JOB:
Write out the material word for word, starting at the top and going on through the line with "2008 | Third". Leave the pictures out of your answer.

Saved data entries:
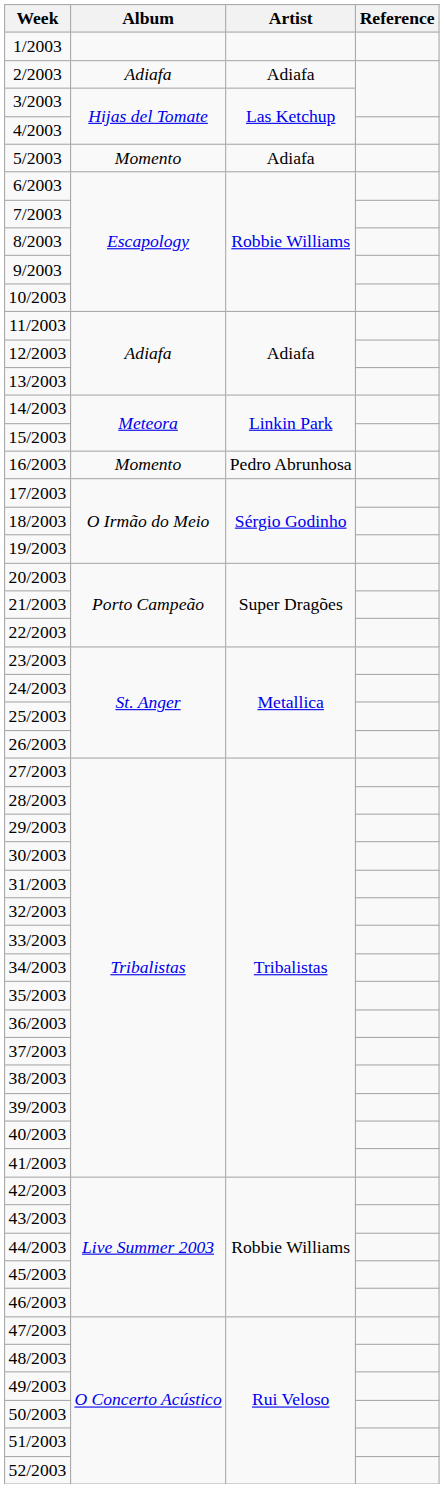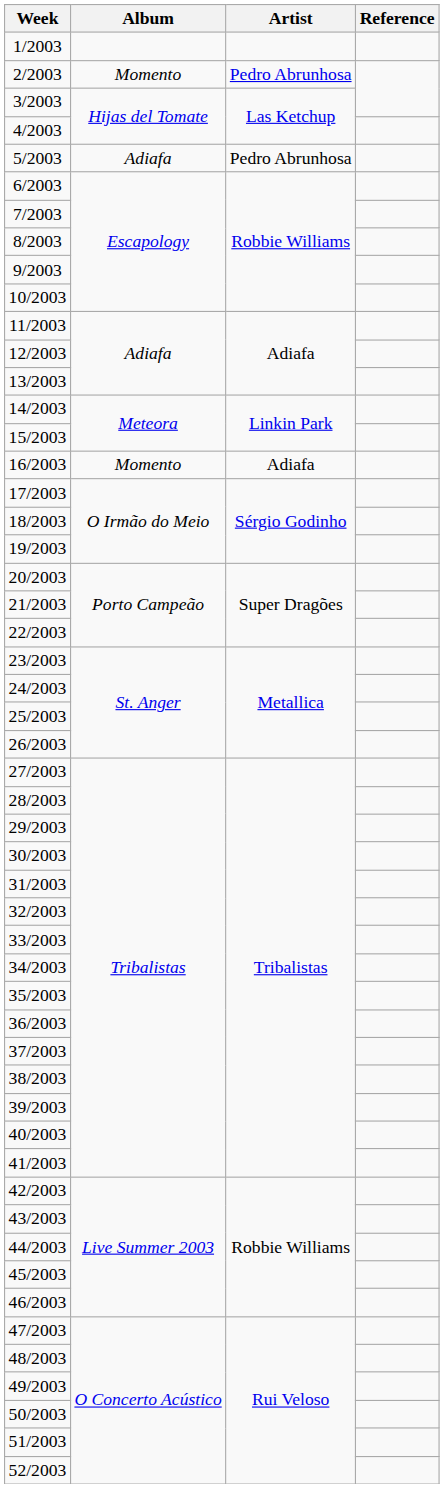2/2003 | Album: Adiafa -> Momento
2/2003 | Artist: Adiafa -> Pedro Abrunhosa
5/2003 | Album: Momento -> Adiafa
5/2003 | Artist: Adiafa -> Pedro Abrunhosa
16/2003 | Artist: Pedro Abrunhosa -> Adiafa
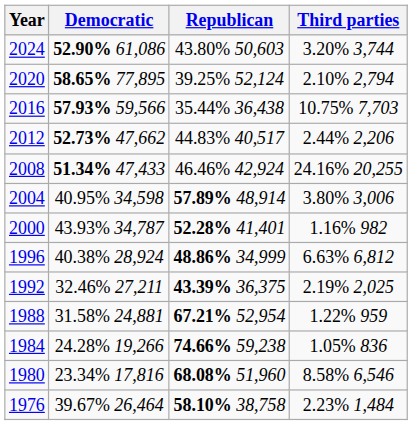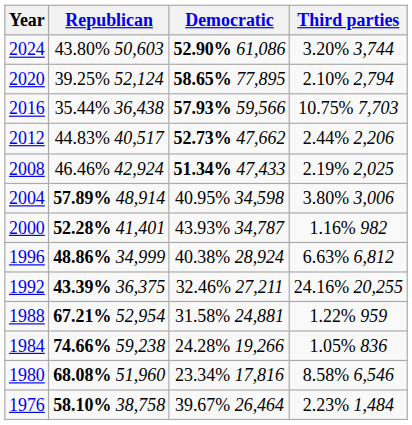columns swapped: Democratic <-> Republican
2008 | Third parties: 24.16% 20,255 -> 2.19% 2,025
1992 | Third parties: 2.19% 2,025 -> 24.16% 20,255
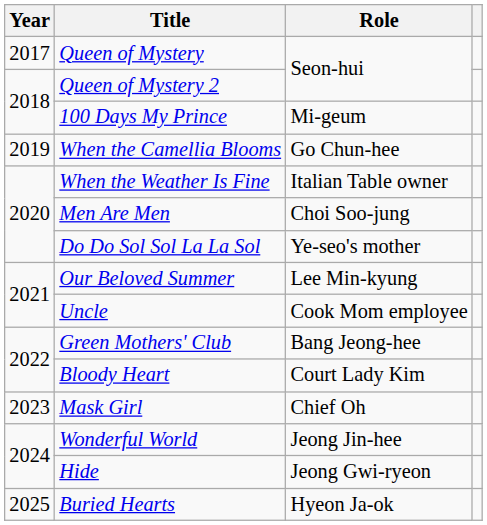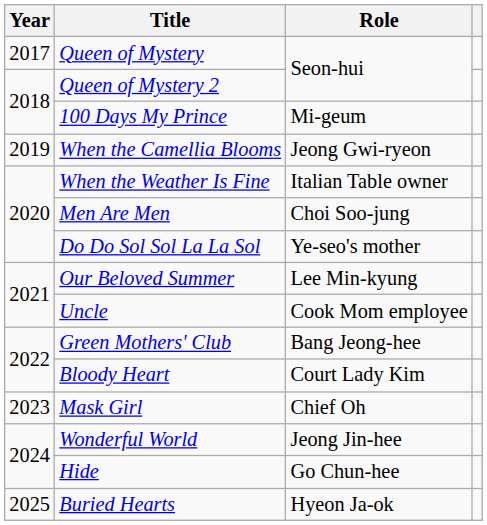When the Camellia Blooms | Role: Go Chun-hee -> Jeong Gwi-ryeon
Hide | Role: Jeong Gwi-ryeon -> Go Chun-hee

WRITTEN ANSWER:
2/2003 | Album: Adiafa -> Momento
2/2003 | Artist: Adiafa -> Pedro Abrunhosa
5/2003 | Album: Momento -> Adiafa
5/2003 | Artist: Adiafa -> Pedro Abrunhosa
16/2003 | Artist: Pedro Abrunhosa -> Adiafa
columns swapped: Democratic <-> Republican
2008 | Third parties: 24.16% 20,255 -> 2.19% 2,025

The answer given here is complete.